Y êtes-vous allés flanqués d'une équipe ou toutes les personnes dont vous aviez besoin étaient sur place ? Une équipe ?

Juste nous et 2 amis, on aime rester en toute intimité ! Mark a produit, l'ingé son est un ami italien, il s'est également chargé de la production (lourde !) de la batterie.

Combien de temps avez-vous passé là-bas ? Comment tout ça s'est déroulé ?

L'enregistrement en lui-même a duré un long week-end. Les 3 autres capricorns sont rentrés en G-B, moi je suis resté un peu pour co-produire, une fois terminé, j'ai laissé tout ça à Mark pour qu'il le mixe. Il m'envoyait les mixes et autres fichiers audio via internet, puis je lui disais ce que j'aimais ou pas par téléphone. Si c'est pas de la très haute-technologie ! En tout, ça a dû prendre environ 1 mois. L'Angleterre est une telle arnaque... Tu peux obtenir un travail de meilleure qualité en Allemagne pour une somme d'argent beaucoup moins importante.

Et après cet album, qu'est-ce qu'il va se passer, Capricorns ou pas ?

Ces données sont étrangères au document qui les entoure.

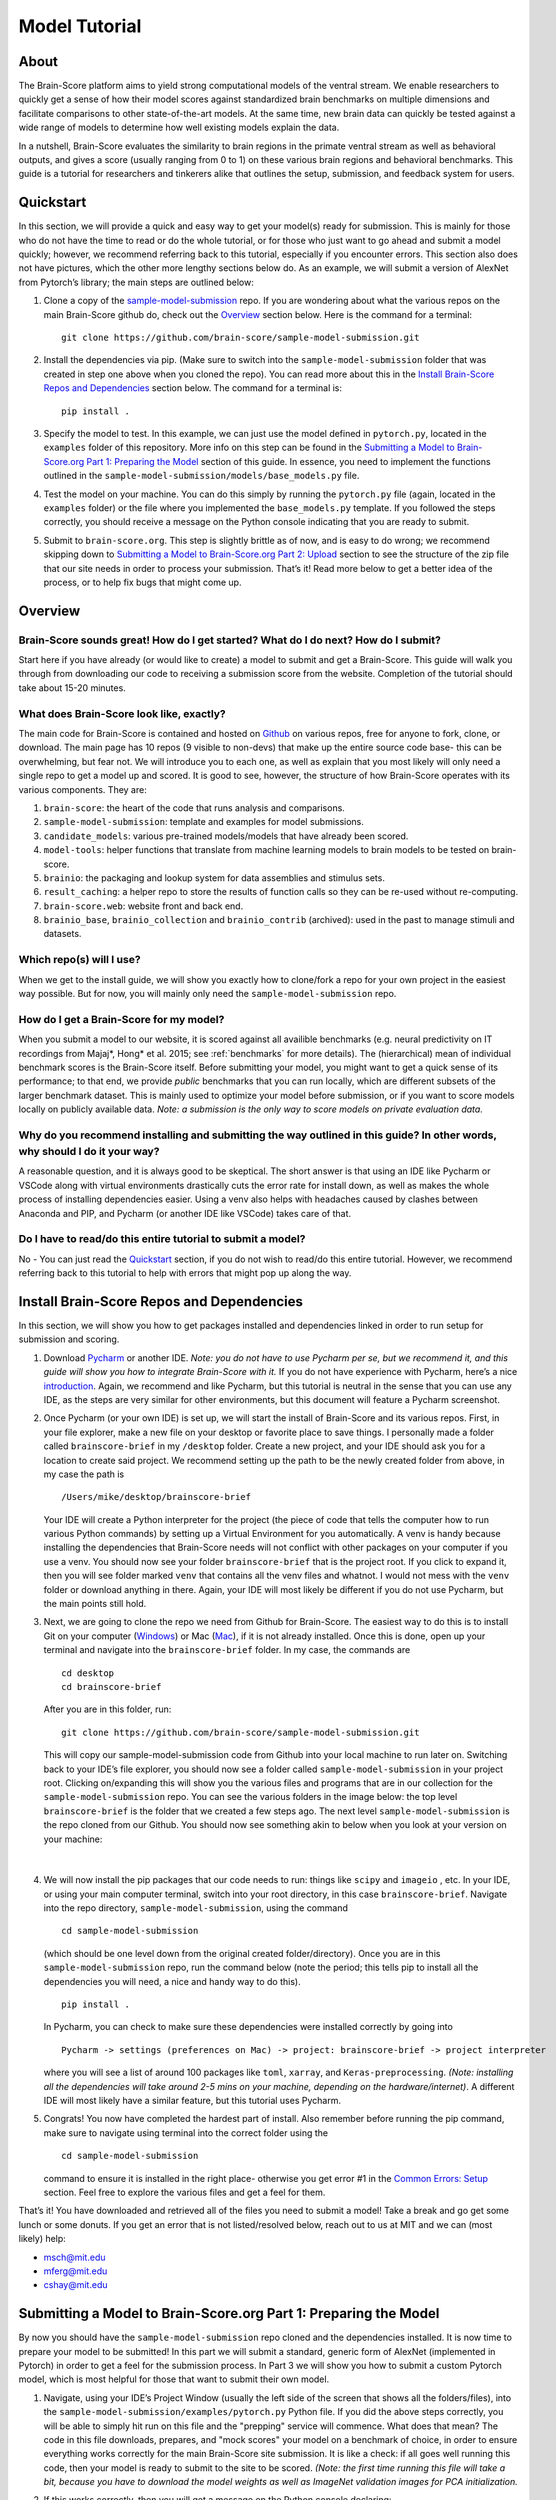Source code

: .. _model_tutorial:

.. _technical paper: https://www.biorxiv.org/content/10.1101/407007v1
.. _perspective paper: https://www.cell.com/neuron/fulltext/S0896-6273(20)30605-X
.. _Pycharm: https://www.jetbrains.com/pycharm/download
.. _introduction: https://www.tutorialspoint.com/pycharm/index.htm
.. _sample-model-submission: https://github.com/brain-score/sample-model-submission
.. _github: https://github.com/brain-score
.. _windows: https://git-scm.com/download/win
.. _mac: https://git-scm.com/download/mac
.. _profile: http://www.brain-score.org/profile/

==============
Model Tutorial
==============

About
=====
The Brain-Score platform aims to yield strong computational models of the ventral stream.
We enable researchers to quickly get a sense of how their model scores against
standardized brain benchmarks on multiple dimensions and facilitate
comparisons to other state-of-the-art models. At the same time, new brain
data can quickly be tested against a wide range of models to determine how
well existing models explain the data.

In a nutshell, Brain-Score evaluates
the similarity to brain regions in the primate ventral stream as well as behavioral outputs,
and gives a score (usually ranging from 0 to 1) on these various
brain regions and behavioral benchmarks. This guide is a tutorial for researchers and tinkerers
alike that outlines the setup, submission, and feedback system for users.


Quickstart
==========
In this section, we will provide a quick and easy way
to get your model(s) ready for submission. This is mainly for those who do not have the time to read
or do the whole tutorial, or for those who just want to go ahead and submit
a model quickly; however, we recommend referring back to this tutorial,
especially if you encounter errors. This section also does not
have pictures, which the other more lengthy sections below do. As an example,
we will submit a version of AlexNet from Pytorch’s library; the main steps are outlined below:

1. Clone a copy of  the `sample-model-submission`_ repo. If you are wondering
   about what the various repos on the main Brain-Score github do, check out the `Overview`_ section below.
   Here is the command for a terminal: ::
     git clone https://github.com/brain-score/sample-model-submission.git
2. Install the dependencies via pip. (Make sure to switch into the ``sample-model-submission`` folder
   that was created in step one above when you cloned the repo). You can read more about this in the
   `Install Brain-Score Repos and Dependencies`_ section below. The command for a terminal is: ::
     pip install .
3. Specify the model to test. In this example, we can
   just use the model defined in ``pytorch.py``, located in the ``examples`` folder
   of this repository. More info on this step can be found in
   the `Submitting a Model to Brain-Score.org Part 1: Preparing the Model`_ section of
   this guide. In essence, you need to implement the functions outlined in
   the ``sample-model-submission/models/base_models.py`` file.
4. Test the model on your machine. You can do this simply by running the ``pytorch.py`` file
   (again, located in the ``examples`` folder)
   or the file where you implemented
   the ``base_models.py`` template. If you followed the steps correctly, you should
   receive a message on the Python console indicating that you are ready to submit.
5. Submit to ``brain-score.org``. This step is slightly brittle as of now,
   and is easy to do wrong; we recommend skipping down to
   `Submitting a Model to Brain-Score.org Part 2: Upload`_
   section to see the structure of the zip file that
   our site needs in order to process your submission.
   That’s it! Read more below to get a better idea of the process, or to help fix bugs that might come up.


Overview
========

Brain-Score sounds great! How do I get started? What do I do next? How do I submit?
--------------------------------------------------------------------

Start here if you have already
(or would like to create) a model to submit and get a Brain-Score.
This guide will walk you through from downloading our code to receiving a
submission score from the website. Completion of the tutorial
should take about 15-20 minutes.

What does Brain-Score look like, exactly?
--------------------------------------------------------------------
The main code for Brain-Score is contained and hosted on `Github`_
on various repos, free for anyone to fork,
clone, or download. The main page has 10 repos (9 visible to non-devs)
that make up the entire source code base- this can be overwhelming, but
fear not. We will introduce you to each one, as well as explain that
you most likely will only need a single repo to get a model up and scored. It is
good to see, however, the structure of how Brain-Score operates with its
various components. They are:

#. ``brain-score``: the heart of the code that runs analysis and comparisons.
#. ``sample-model-submission``: template and examples for model submissions.
#. ``candidate_models``: various pre-trained models/models that have already been scored.
#. ``model-tools``: helper functions that translate from machine learning models
   to brain models to be tested on brain-score.
#. ``brainio``: the packaging and lookup system for data assemblies and stimulus sets.
#. ``result_caching``: a helper repo to store the results of function calls so they can
   be re-used without re-computing.
#. ``brain-score.web``: website front and back end.
#. ``brainio_base``, ``brainio_collection`` and ``brainio_contrib`` (archived): used in the past to manage stimuli and datasets.

Which repo(s) will I use?
-----------------------
When we get to the install guide, we will show you exactly how to
clone/fork a repo for your own project in the easiest way possible.
But for now, you will mainly only need the ``sample-model-submission`` repo.

How do I get a Brain-Score for my model?
----------------------------------------
When you submit a model to our website, it is scored against all
availible benchmarks (e.g. neural predictivity on IT recordings
from Majaj*, Hong* et al. 2015; see :ref:`benchmarks` for more details). The (hierarchical) mean of
individual benchmark scores is the Brain-Score itself.
Before submitting your model, you might want to get a quick sense of its performance;
to that end, we provide *public* benchmarks that you can run locally, which are different subsets
of the larger benchmark dataset. This is mainly used to optimize your model before
submission, or if you want to score models locally on publicly available data.
*Note: a submission is the only way to score models on private evaluation data.*





Why do you recommend installing and submitting the way outlined in this guide? In other words, why should I do it your way?
------------------------------------------------------------------------------

A reasonable question, and it is always good to be skeptical. The short answer
is that using an IDE like Pycharm or VSCode along with virtual environments
drastically cuts the error rate for install down, as well as makes the whole
process of installing dependencies easier. Using a venv also helps with headaches
caused by clashes between Anaconda and PIP, and Pycharm
(or another IDE like VSCode) takes care of that.

Do I have to read/do this entire tutorial to submit a model?
------------------------------------------------------------

No - You can just read the `Quickstart`_ section, if you do not
wish to read/do this entire tutorial. However, we recommend referring back to this
tutorial to help with errors that might pop up along the way.




Install Brain-Score Repos and Dependencies
==========================================
In this section, we will show you how to get packages installed and dependencies
linked in order to run setup for submission and scoring.

1. Download `Pycharm`_ or another IDE.
   *Note: you do not have to use Pycharm per se, but we recommend it, and this guide will show*
   *you how to integrate Brain-Score with it.*
   If you do not have experience with Pycharm, here’s a nice `introduction`_.
   Again, we recommend and like Pycharm, but this tutorial is neutral in the sense that you can use
   any IDE, as the steps are very similar for other environments, but this document will
   feature a Pycharm screenshot.
2. Once Pycharm (or your own IDE) is set up, we will start the install of Brain-Score
   and its various repos. First, in your file explorer, make a new file on your desktop
   or favorite place to save things. I personally made a folder called ``brainscore-brief``
   in my ``/desktop`` folder. Create a new project, and your IDE should ask you for a location
   to create said project. We recommend setting up the path to be the newly created folder
   from above, in my case the path is ::
     /Users/mike/desktop/brainscore-brief
   Your IDE will create a Python interpreter for the project (the piece of code that
   tells the computer how to run various Python commands) by setting up a Virtual Environment
   for you automatically. A venv is handy because installing the dependencies that Brain-Score
   needs will not conflict with other packages on your computer if you use a venv.
   You should now see your folder ``brainscore-brief`` that is the
   project root. If you click to expand it, then you will see  folder marked ``venv``
   that contains all the venv files and whatnot. I would not mess with the ``venv`` folder or
   download anything in there. Again, your IDE will most likely be different if you do not use
   Pycharm, but the main points still hold.
3. Next, we are going to clone the repo we need from Github for Brain-Score.
   The easiest way to do this is to install Git on your computer (`Windows`_) or Mac (`Mac`_),
   if it is not already installed.
   Once this is done, open up your terminal and navigate into the ``brainscore-brief``
   folder. In my case, the commands are ::
     cd desktop
     cd brainscore-brief

   After you are in this folder,
   run::
     git clone https://github.com/brain-score/sample-model-submission.git
   This will copy our sample-model-submission code from Github into your local machine to run later on.
   Switching back to your IDE’s file explorer, you should now see a folder called ``sample-model-submission``
   in your project root. Clicking on/expanding this will show you the various files and
   programs that are in our collection for the ``sample-model-submission`` repo.
   You can see the various folders in the image below: the top level ``brainscore-brief``
   is the folder that we created a few steps ago. The next level ``sample-model-submission``
   is the repo cloned from our Github. You should now see something akin to below when you
   look at your version on your machine:
    .. image:: tutorial_screenshots/sms.png
       :width: 600
|
4. We will now install the pip packages that our code needs to run: things like ``scipy`` and
   ``imageio`` , etc. In your IDE, or using your main computer terminal, switch into your root
   directory, in this case ``brainscore-brief``. Navigate into the repo directory,
   ``sample-model-submission``, using the command ::
     cd sample-model-submission
   (which should be one level down from the original created folder/directory).
   Once you are in this ``sample-model-submission`` repo,
   run the command below  (note the period; this tells pip to install all the dependencies you will
   need, a nice and handy way to do this). ::
     pip install .
   In Pycharm, you can check to make sure these dependencies were installed correctly
   by going into ::
     Pycharm -> settings (preferences on Mac) -> project: brainscore-brief -> project interpreter
   where you will see a list of around 100 packages like ``toml``, ``xarray``, and
   ``Keras-preprocessing``. *(Note: installing all the dependencies will take around 2-5 mins
   on your machine, depending on the hardware/internet)*. A different IDE will most likely
   have a similar feature, but this tutorial uses Pycharm.
5. Congrats! You now have completed the hardest part of install.
   Also remember before running the pip command, make sure to navigate
   using terminal into the correct folder using the ::
     cd sample-model-submission
   command to ensure it is installed in the right place- otherwise you get error #1
   in the `Common Errors: Setup`_ section. Feel free to explore the various
   files and get a feel for them.

That’s it! You have downloaded and retrieved all of the files you need to submit a model!
Take a break and go get some lunch or some donuts. If you get an error that is not
listed/resolved below, reach out to us at MIT and we can (most likely) help:

- msch@mit.edu
- mferg@mit.edu
- cshay@mit.edu

Submitting a Model to Brain-Score.org Part 1: Preparing the Model
=============================================================

By now you should have the ``sample-model-submission`` repo cloned and
the dependencies installed. It is now time to prepare your model to be
submitted! In this part we will submit a standard, generic form of AlexNet
(implemented in Pytorch) in order to get a feel for the submission process.
In Part 3 we will show you how to submit a custom Pytorch model, which is
most helpful for those that want to submit their own model.

1. Navigate, using your IDE’s Project Window (usually the left side of the
   screen that shows all the folders/files), into the
   ``sample-model-submission/examples/pytorch.py`` Python file.
   If you did the above steps correctly, you will be able to simply
   hit run on this file and the "prepping" service will commence.
   What does that mean? The code in this file downloads, prepares, and
   "mock scores" your model on a benchmark of choice, in order to ensure
   everything works correctly for the main Brain-Score site submission.
   It is like a check: if all goes well running this code, then your model
   is ready to submit to the site to be scored. *(Note: the first time running
   this file will take a bit, because you have to download the model
   weights as well as ImageNet validation images
   for PCA initialization.*
2. If this works correctly, then you will get a message on the Python console
   declaring::
     Test successful, you are ready to submit!
   and you can jump down below to Part 2, but we recommend
   reading the rest of the steps to understand what’s going on.
   A common error regarding SSL might happen at this point and is #2 on the
   `Common Errors: Setup`_ section, so check that out if you get that error.
3. Explore Further: navigate to ``sample-model-submission/models/base_models.py`` using
   the project explorer. You will see that this is basically a blank version of the
   ``pytorch.py`` file, and serves as a template to make new models to submit. The ``pytorch.py``
   file that you just successfully ran is an instance of this template, and this template
   declares how models must be structured to be scored. For now, we will just submit the
   AlexNet model as is.




Submitting a Model to Brain-Score.org Part 2: Upload
====================================================

If you made it this far, you are ready to upload your AlexNet model
and get a Brain-Score! In a nutshell, this step is simply zipping
the folder and making sure the files to submit are in the right place.

1. Right now, the working code we have confirmed is
   ready to submit is in the ``pytorch.py`` file, located
   in our ``examples`` folder. We are going to make the final submission
   package by simply copying the ``sample-model-submission`` folder and renaming
   it to something like ``my_alexnet_subission``.

2. Once you have created your new folder,
   copy the code from ``pytorch.py`` and paste it into the
   ``base_models`` python file in the ``my_alexnet_subission``
   folder we just created. You do not need the ``examples`` folder
   anymore, so you can delete that, as well as the ``brain_models.py`` file
   and the ``readme.md`` file. Caution: only delete the files in the
   ``my_alexnet_subission`` folder we created and not the original
   ``sample-model-submission`` folder.


3. You are basically done at this point, and your final package
   should look similiar to the picture below. Remember, the actual model is now contained
   in the ``models/base_models.py`` file, and that is what is getting
   run on our site to get a score for you. ::

    my_alexnet_subission (main folder)
        models (subfolder)
            base_models.py
            __init__.py
        setup.py

4. You are now ready to submit! Zip the folder named ``my_alexnet_subission``,
   navigate to Brain-Score's `profile`_ page, log in/create a new account,
   and submit the model! Usually (depending on how busy the time of year is)
   it will take around 1 hour or so to score, but might take longer. If you
   do not see a score within 24 hours, contact us and we can send you
   (soon you will have access to this yourself)
   the error logs to resubmit. You have now successfully submitted a model!
   Congrats, and we look forward to having more submissions from you.
   In the future, you can just copy the submission package and paste
   in your code into ``models/base_models.py``, and it should work.


Submitting a Model to Brain-Score.org Part 3: Custom model (Optional)
=====================================================================

At this point, I would say that you are pretty comfortable with the submission,
and hopefully you have submitted at least one model and gotten a score.
So, in this section, we will skip some of the parts that are common with
submitting a custom model (vs. something like AlexNet), and just focus on what is different.

1. In short, submitting a custom model is not that difficult
   for those that have already submitted a model like AlexNet
   and have a submission package ready. If you have not done this,
   we highly recommend going through this tutorial beforehand, or else you will
   encounter some errors along the way.
2. The entire package we submit will be the same as a pretrained model,
   but with the ``models/base_models.py`` file different (as the model itself is different).
   So, we would recommend just copying the ``my_alexnet_submission`` folder,
   pasting it, and renaming it to something
   like ``my_custom_submission``. This will take care of all the tricky
   submission stuff, and you can just focus on implementing the actual model inside ``models/base_models.py``.
3. Now the fun part: scoring a model that you create! In this section we will be implementing
   a light-weight Pytorch model and submitting that. All this entails is adding
   a little bit of extra stuff to ``models/base_models.py``.
4. The easiest way to do this is to simply copy all the code in the block below,
   and we can walk you through the important stuff that is necessary
   to understand how to submit a custom model. It is, in a nutshell, just a
   slightly more complicated version of the original ``base_models.py`` template
   in the ``sample-model-submissions`` folder. The code is listed below ::

    # Custom Pytorch model from:
    # https://github.com/brain-score/candidate_models/blob/master/examples/score-model.ipynb

    from model_tools.check_submission import check_models
    import numpy as np
    import torch
    from torch import nn
    import functools
    from model_tools.activations.pytorch import PytorchWrapper
    from brainscore import score_model
    from model_tools.brain_transformation import ModelCommitment
    from model_tools.activations.pytorch import load_preprocess_images
    from brainscore import score_model

    """
    Template module for a base model submission to brain-score
    """

    # define your custom model here:
    class MyModel(nn.Module):
        def __init__(self):
            super(MyModel, self).__init__()
            self.conv1 = torch.nn.Conv2d(in_channels=3, out_channels=2, kernel_size=3)
            self.relu1 = torch.nn.ReLU()
            linear_input_size = np.power((224 - 3 + 2 * 0) / 1 + 1, 2) * 2
            self.linear = torch.nn.Linear(int(linear_input_size), 1000)
            self.relu2 = torch.nn.ReLU()  # can't get named ReLU output otherwise

        def forward(self, x):
            x = self.conv1(x)
            x = self.relu1(x)
            x = x.view(x.size(0), -1)
            x = self.linear(x)
            x = self.relu2(x)
            return x


    # init the model and the preprocessing:
    preprocessing = functools.partial(load_preprocess_images, image_size=224)

    # get an activations model from the Pytorch Wrapper
    activations_model = PytorchWrapper(identifier='my-model', model=MyModel(), preprocessing=preprocessing)

    # actually make the model, with the layers you want to see specified:
    model = ModelCommitment(identifier='my-model', activations_model=activations_model,
                            # specify layers to consider
                            layers=['conv1', 'relu1', 'relu2'])


    # The model names to consider. If you are making a custom model, then you most likley want to change
    # the return value of this function.
    def get_model_list():
        """
        This method defines all submitted model names. It returns a list of model names.
        The name is then used in the get_model method to fetch the actual model instance.
        If the submission contains only one model, return a one item list.
        :return: a list of model string names
        """

        return ['my-model']


    # get_model method actually gets the model. For a custom model, this is just linked to the
    # model we defined above.
    def get_model(name):
        """
        This method fetches an instance of a base model. The instance has to be callable and return a xarray object,
        containing activations. There exist standard wrapper implementations for common libraries, like pytorch and
        keras. Checkout the examples folder, to see more. For custom implementations check out the implementation of the
        wrappers.
        :param name: the name of the model to fetch
        :return: the model instance
        """
        assert name == 'my-model'

        # link the custom model to the wrapper object(activations_model above):
        wrapper = activations_model
        wrapper.image_size = 224
        return wrapper


    # get_layers method to tell the code what layers to consider. If you are submitting a custom
    # model, then you will most likley need to change this method's return values.
    def get_layers(name):
        """
        This method returns a list of string layer names to consider per model. The benchmarks maps brain regions to
        layers and uses this list as a set of possible layers. The lists doesn't have to contain all layers, the less the
        faster the benchmark process works. Additionally the given layers have to produce an activations vector of at least
        size 25! The layer names are delivered back to the model instance and have to be resolved in there. For a pytorch
        model, the layer name are for instance dot concatenated per module, e.g. "features.2".
        :param name: the name of the model, to return the layers for
        :return: a list of strings containing all layers, that should be considered as brain area.
        """

        # quick check to make sure the model is the correct one:
        assert name == 'my-model'

        # returns the layers you want to consider
        return  ['conv1', 'relu1', 'relu2']

    # Bibtex Method. For submitting a custom model, you can either put your own Bibtex if your
    # model has been published, or leave the empty return value if there is no publication to refer to.
    def get_bibtex(model_identifier):
        """
        A method returning the bibtex reference of the requested model as a string.
        """

        # from pytorch.py:
        return ''

    # Main Method: In submitting a custom model, you should not have to mess with this.
    if __name__ == '__main__':
        # Use this method to ensure the correctness of the BaseModel implementations.
        # It executes a mock run of brain-score benchmarks.
        check_models.check_base_models(__name__)




5. The first is the imports: you will most likely need all of them that
   the code above has listed. If you try to run the above code in Google Colab
   (which is basically a Google version of Jupyter Notebooks), it will not
   run (due to packages not being installed), and is just for visual
   purposes only; copy and paste the code into your ``models/base_models.py`` file.
   Next, you see the class definition of the custom model in Pytorch, followed by model
   preprocessing, the ``PytorchWrapper`` that
   converts a base model into an activations model to extract activations from,
   and the ``ModelCommitment`` to convert the activations model into a ``BrainModel``
   to run on the benchmarks.
   We usually test the layers at the outputs of blocks, but this choice is up to you.
   You will need all of this, and most likely will only change the
   actual layer names based on the network/what you want scored.
6. Next is the function for "naming" the model, and should be replaced
   with whatever you want to call your model. The next function tells the
   code what to score, and you most likely will not have to
   change this. This is followed by a layer function that simply returns a
   list of the layers to consider.
   Next is is the ``bibtex`` method, and you can replace this with your ``bibtex``
   if your model has been published. Lastly, the concluding lines contain and call
   the ``__main__`` method, and you shouldn't need to modify this.
7. That’s it! You can change the actual model in the class definition, just make sure you
   change the layer names as well. Run your ``models/base_models.py`` file,
   and you should get the following message indicating you are good to submit::
    Test successful, you are ready to submit!
   At this point, all that is left is to zip the ``my_custom_submission`` folder
   and actually submit on our site! If you run into any errors,
   check out the `Common Errors: Submission`_ section of this guide, and if you can’t
   find a solution, feel free to email us!

Common Errors: Setup
====================

Below are some common errors that you might encounter while setting up
this project or doing this tutorial. We will add more soon!

1. When running ``pip install .``, you get a message
   from the terminal like::
     Directory '.' is not installable. Neither 'setup.py' nor 'pyproject.toml' found.
   *Cause*: Not running ``pip install .`` in the right
   directory: most likely you are in the original ``brainscore-brief`` folder we created,
   and not the ``sample_model_submission`` sub-folder that is the repo we should be in.

   *Fix*: if you are in the main ``brainscore-brief``
   folder, simply run::
    cd sample_model_submission
   and then rerun
   the ::
    pip install .
   command. This navigates to the correct ``sample_model_submission`` subfolder and
   installs the packages where they are supposed to be.
   More generally: make sure you are in the ``sample_model_submission`` folder
   (and not its parent or child folder) before you run the pip command above. This should fix the error.

2. After install while running ``pytorch.py``
   for the first time, you get::
    ssl.SSLCertVerificationError: [SSL: CERTIFICATE_VERIFY_FAILED] certificate verify failed: unable to get local issuer certificate (_ssl.c:1076)
   *Cause*: Pytorch’s backend. The SSL certificate for downloading a pre-trained model has expired
   from their end and Pytorch should renew soon (usually ~4 hrs)

   *Fix*: If you can’t wait, add the following lines of code to your ``pytorch.py``
   (or whatever file is using the pretrained Pytorch models): *Note: Pycharm might throw a warning about this
   line, but you can disregard)*::
    import ssl
    ssl._create_default_https_context = ssl._create_unverified_context



Common Errors: Submission
=========================

1. It has been 24 hours since I submitted my model, and I have not gotten a score? What happened?

   *Cause*: There are many issues that could cause this.

   *Fix*:  If it happens, email ``mferg@mit.edu`` and we can check the logs
   and tell you what happened. You will, very soon, be able to log in and check the logs yourself,
   so stay tuned!



Frequently Asked Questions
==========================

1. **What are all the numbers on the Brain-Score site?**

   As of now on the leaderboard (Brain-Score), there are 6 numbers
   that your model would get: ``average``, ``V1``, ``V2``, ``V4``, ``IT``, and ``Behavioral``.
   Each one of these is a set of benchmarks that tests how "brain-like"
   your model is to various cognitive and neural data- in essence,
   it is a measure of how close the model is to the brain.
   Models are also tested on "Engineering" benchmarks which are non-brain,
   typically machine learning measures that the brain measures can be related
   to (e.g. more V1-like → more robust to image perturbations).

2. **What is the idea behind Brain-Score? Where can I learn more?**

   The website is a great place to start, and for those who really
   want to dive deep, we would recommend reading the  `technical paper`_
   and the `perspective paper`_.
   that outline the idea and the inner workings of how Brain-Score operates.

3. **I was looking at the code and I found an error in the code/docs/etc. How can I contribute?**

   Right now, the easiest way would be to fork (make a copy of the Brain-Score
   project repos in your own Github) our Brain-Score repos,
   edit your version, and submit a pull request (PR) to merge it
   into our master branch. We will have to confirm that PR, but will thank you for contributing!

4. **I really like Brain-Score, and I have some ideas that I would love to
   talk to someone about. How do I get in touch/who do I talk to?**

   Martin Schrimpf, the main creator of Brain-Score, would be a great place to start.
   Chris Shay, the DiCarlo Lab manager, can also help, and if you need to
   talk to Jim DiCarlo himself you can reach out as well.  We will also be
   creating a mailing list soon, so stay tuned. All contact
   info is on the lab website: http://dicarlolab.mit.edu/

5. **I am a neuroscientist/cognitive scientist/cognitive-AI-neuro-computational-systems-scientist
   and would love to talk theory or contribute to benchmarks, as I have collected data or
   have theoretical questions. What should I do?**

   I would reach out to Martin, Chris, or Jim directly, via the lab website as stated above.

6. **Is there any reward for reaching the top overall Brain-Score? Or even a top
   score on the individual benchmarks?**

   We hope to set up a dedicated competition in the near future, but we
   monitor the site and if you get a top score, we will know and reach out.
   If you are local and get the top average score, we might even buy you a beer if you’re nice to us :)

Nous allons tourner en Angleterre et essayer d'en faire autant ici et là dans le reste de l'Europe. On aimerait bien investir également le Japon et les U.S.A. mais ce n'est pas vraiment dans nos moyens. Sinon, chacun des membres du groupe à d'autres projets parallèlement à Capricorns. Dean et Kevin ont un groupe plus rapide appelé In Conference With Jackals, Chris fait toujours partie d'Orange Goblin, et je fais du plus mélodique avec notre producteur, Mark, sous le nom de White Daughter. On a pas le temps de s'ennuyer.

Allez, du scoop pour finir ! Bon, sérieusement : le dernier mot est pour toi ! (MERCI !)

Du scoop ? Capricorns est fan des premiers Yes. Restez français et dites à ces ricains et anglo-saxons qui ont l'air de vouloir ruiner le monde entier de s'occuper de leurs culs. Ah et cette histoire de semaines de 35 heures, ça m'intéressait. Salut et merci.